▶ _Activity_:
Make an exact copy of all the records, one that contains none of the pictures.

▶ _Data_:
---------------

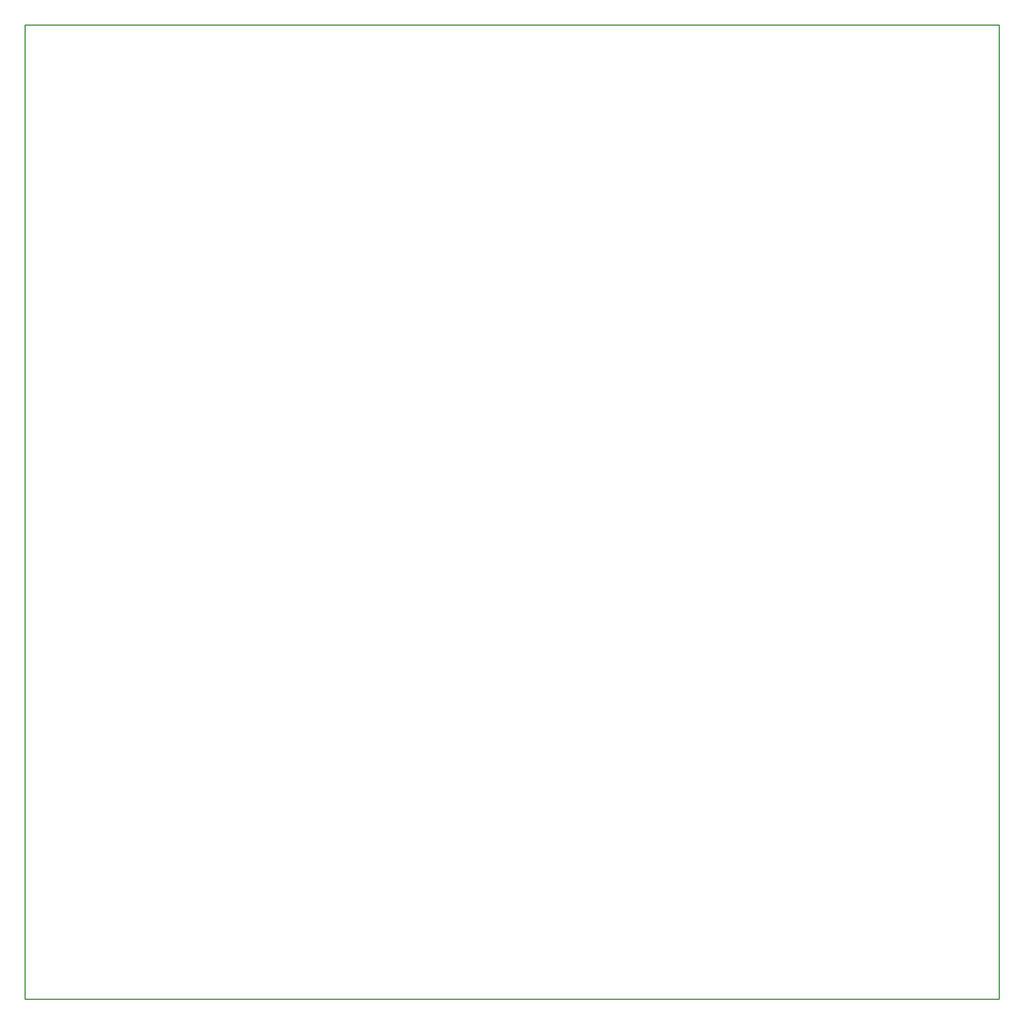
<source format=gm1>
%FSLAX24Y24*%
%MOIN*%
G70*
G01*
G75*
G04 Layer_Color=16711935*
%ADD10O,0.0157X0.0906*%
%ADD11R,0.0157X0.0906*%
%ADD12R,0.0252X0.0850*%
%ADD13O,0.0252X0.0850*%
%ADD14R,0.2362X0.3150*%
%ADD15R,0.1083X0.0850*%
%ADD16R,0.0532X0.0472*%
%ADD17R,0.0532X0.0354*%
%ADD18O,0.0866X0.0236*%
%ADD19R,0.0480X0.0358*%
%ADD20R,0.0630X0.0709*%
%ADD21R,0.0709X0.0630*%
%ADD22O,0.0240X0.0800*%
%ADD23C,0.0394*%
%ADD24C,0.0157*%
%ADD25C,0.1969*%
%ADD26C,0.0787*%
%ADD27C,0.0591*%
%ADD28C,0.0236*%
%ADD29C,0.0252*%
%ADD30C,0.0100*%
%ADD31C,0.0276*%
%ADD32C,0.0315*%
%ADD33C,0.1181*%
%ADD34C,0.0709*%
%ADD35R,0.0409X0.2062*%
%ADD36R,0.0285X0.1791*%
%ADD37R,0.0440X0.1575*%
%ADD38R,0.0571X0.1575*%
%ADD39R,0.2325X0.0197*%
%ADD40R,0.1394X0.0989*%
%ADD41R,0.1334X0.0984*%
%ADD42R,0.2987X0.2760*%
%ADD43R,0.1394X0.1772*%
%ADD44R,0.1334X0.4921*%
%ADD45R,0.2866X0.5906*%
%ADD46R,0.2344X0.3937*%
%ADD47R,0.3733X1.1024*%
%ADD48R,0.1969X0.1181*%
%ADD49R,0.1846X0.1575*%
%ADD50R,0.0709X0.0709*%
%ADD51C,0.0709*%
%ADD52O,0.0236X0.0787*%
%ADD53R,0.0236X0.0787*%
%ADD54C,0.0433*%
%ADD55R,0.0433X0.0433*%
%ADD56R,0.0433X0.0433*%
%ADD57R,0.0787X0.0787*%
%ADD58C,0.0787*%
%ADD59C,0.0866*%
%ADD60R,0.0866X0.0866*%
%ADD61R,0.0866X0.0866*%
%ADD62C,0.1063*%
%ADD63C,0.0532*%
%ADD64C,0.0906*%
%ADD65R,0.0906X0.0906*%
%ADD66R,0.0709X0.0709*%
%ADD67C,0.0512*%
%ADD68R,0.0787X0.0787*%
%ADD69C,0.2756*%
%ADD70C,0.0591*%
%ADD71C,0.0984*%
%ADD72R,0.0984X0.0984*%
%ADD73C,0.0500*%
%ADD74C,0.0079*%
%ADD75C,0.0098*%
%ADD76C,0.0050*%
%ADD77C,0.0120*%
%ADD78C,0.0059*%
%ADD79R,0.0748X0.0315*%
%ADD80O,0.0237X0.0986*%
%ADD81R,0.0237X0.0986*%
%ADD82R,0.0332X0.0930*%
%ADD83O,0.0332X0.0930*%
%ADD84R,0.2442X0.3230*%
%ADD85R,0.1163X0.0930*%
%ADD86R,0.0612X0.0552*%
%ADD87R,0.0612X0.0434*%
%ADD88O,0.0946X0.0316*%
%ADD89R,0.0560X0.0438*%
%ADD90R,0.0710X0.0789*%
%ADD91R,0.0789X0.0710*%
%ADD92O,0.0320X0.0880*%
%ADD93R,0.0789X0.0789*%
%ADD94C,0.0789*%
%ADD95O,0.0316X0.0867*%
%ADD96R,0.0316X0.0867*%
%ADD97C,0.0513*%
%ADD98R,0.0513X0.0513*%
%ADD99R,0.0513X0.0513*%
%ADD100R,0.0867X0.0867*%
%ADD101C,0.0867*%
%ADD102C,0.0946*%
%ADD103R,0.0946X0.0946*%
%ADD104R,0.0946X0.0946*%
%ADD105C,0.1143*%
%ADD106C,0.0612*%
%ADD107C,0.0986*%
%ADD108R,0.0986X0.0986*%
%ADD109R,0.0789X0.0789*%
%ADD110C,0.0592*%
%ADD111R,0.0867X0.0867*%
%ADD112C,0.2836*%
%ADD113C,0.0671*%
%ADD114C,0.1064*%
%ADD115R,0.1064X0.1064*%
%ADD116C,0.0580*%
G54D30*
X157087Y130315D02*
X236614D01*
Y50787D02*
Y130315D01*
X157087Y50787D02*
X236614D01*
X157087D02*
Y130315D01*
M02*

</source>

---------------

▶ _Expected answer_:
<source format=gm1>
%FSLAX24Y24*%
%MOIN*%
G70*
G01*
G75*
G04 Layer_Color=16711935*
%ADD10O,0.0157X0.0906*%
%ADD11R,0.0157X0.0906*%
%ADD12R,0.0252X0.0850*%
%ADD13O,0.0252X0.0850*%
%ADD14R,0.2362X0.3150*%
%ADD15R,0.1083X0.0850*%
%ADD16R,0.0532X0.0472*%
%ADD17R,0.0532X0.0354*%
%ADD18O,0.0866X0.0236*%
%ADD19R,0.0480X0.0358*%
%ADD20R,0.0630X0.0709*%
%ADD21R,0.0709X0.0630*%
%ADD22O,0.0240X0.0800*%
%ADD23C,0.0394*%
%ADD24C,0.0157*%
%ADD25C,0.1969*%
%ADD26C,0.0787*%
%ADD27C,0.0591*%
%ADD28C,0.0236*%
%ADD29C,0.0252*%
%ADD30C,0.0100*%
%ADD31C,0.0276*%
%ADD32C,0.0315*%
%ADD33C,0.1181*%
%ADD34C,0.0709*%
%ADD35R,0.0409X0.2062*%
%ADD36R,0.0285X0.1791*%
%ADD37R,0.0440X0.1575*%
%ADD38R,0.0571X0.1575*%
%ADD39R,0.2325X0.0197*%
%ADD40R,0.1394X0.0989*%
%ADD41R,0.1334X0.0984*%
%ADD42R,0.2987X0.2760*%
%ADD43R,0.1394X0.1772*%
%ADD44R,0.1334X0.4921*%
%ADD45R,0.2866X0.5906*%
%ADD46R,0.2344X0.3937*%
%ADD47R,0.3733X1.1024*%
%ADD48R,0.1969X0.1181*%
%ADD49R,0.1846X0.1575*%
%ADD50R,0.0709X0.0709*%
%ADD51C,0.0709*%
%ADD52O,0.0236X0.0787*%
%ADD53R,0.0236X0.0787*%
%ADD54C,0.0433*%
%ADD55R,0.0433X0.0433*%
%ADD56R,0.0433X0.0433*%
%ADD57R,0.0787X0.0787*%
%ADD58C,0.0787*%
%ADD59C,0.0866*%
%ADD60R,0.0866X0.0866*%
%ADD61R,0.0866X0.0866*%
%ADD62C,0.1063*%
%ADD63C,0.0532*%
%ADD64C,0.0906*%
%ADD65R,0.0906X0.0906*%
%ADD66R,0.0709X0.0709*%
%ADD67C,0.0512*%
%ADD68R,0.0787X0.0787*%
%ADD69C,0.2756*%
%ADD70C,0.0591*%
%ADD71C,0.0984*%
%ADD72R,0.0984X0.0984*%
%ADD73C,0.0500*%
%ADD74C,0.0079*%
%ADD75C,0.0098*%
%ADD76C,0.0050*%
%ADD77C,0.0120*%
%ADD78C,0.0059*%
%ADD79R,0.0748X0.0315*%
%ADD80O,0.0237X0.0986*%
%ADD81R,0.0237X0.0986*%
%ADD82R,0.0332X0.0930*%
%ADD83O,0.0332X0.0930*%
%ADD84R,0.2442X0.3230*%
%ADD85R,0.1163X0.0930*%
%ADD86R,0.0612X0.0552*%
%ADD87R,0.0612X0.0434*%
%ADD88O,0.0946X0.0316*%
%ADD89R,0.0560X0.0438*%
%ADD90R,0.0710X0.0789*%
%ADD91R,0.0789X0.0710*%
%ADD92O,0.0320X0.0880*%
%ADD93R,0.0789X0.0789*%
%ADD94C,0.0789*%
%ADD95O,0.0316X0.0867*%
%ADD96R,0.0316X0.0867*%
%ADD97C,0.0513*%
%ADD98R,0.0513X0.0513*%
%ADD99R,0.0513X0.0513*%
%ADD100R,0.0867X0.0867*%
%ADD101C,0.0867*%
%ADD102C,0.0946*%
%ADD103R,0.0946X0.0946*%
%ADD104R,0.0946X0.0946*%
%ADD105C,0.1143*%
%ADD106C,0.0612*%
%ADD107C,0.0986*%
%ADD108R,0.0986X0.0986*%
%ADD109R,0.0789X0.0789*%
%ADD110C,0.0592*%
%ADD111R,0.0867X0.0867*%
%ADD112C,0.2836*%
%ADD113C,0.0671*%
%ADD114C,0.1064*%
%ADD115R,0.1064X0.1064*%
%ADD116C,0.0580*%
G54D30*
X157087Y130315D02*
X236614D01*
Y50787D02*
Y130315D01*
X157087Y50787D02*
X236614D01*
X157087D02*
Y130315D01*
M02*

</source>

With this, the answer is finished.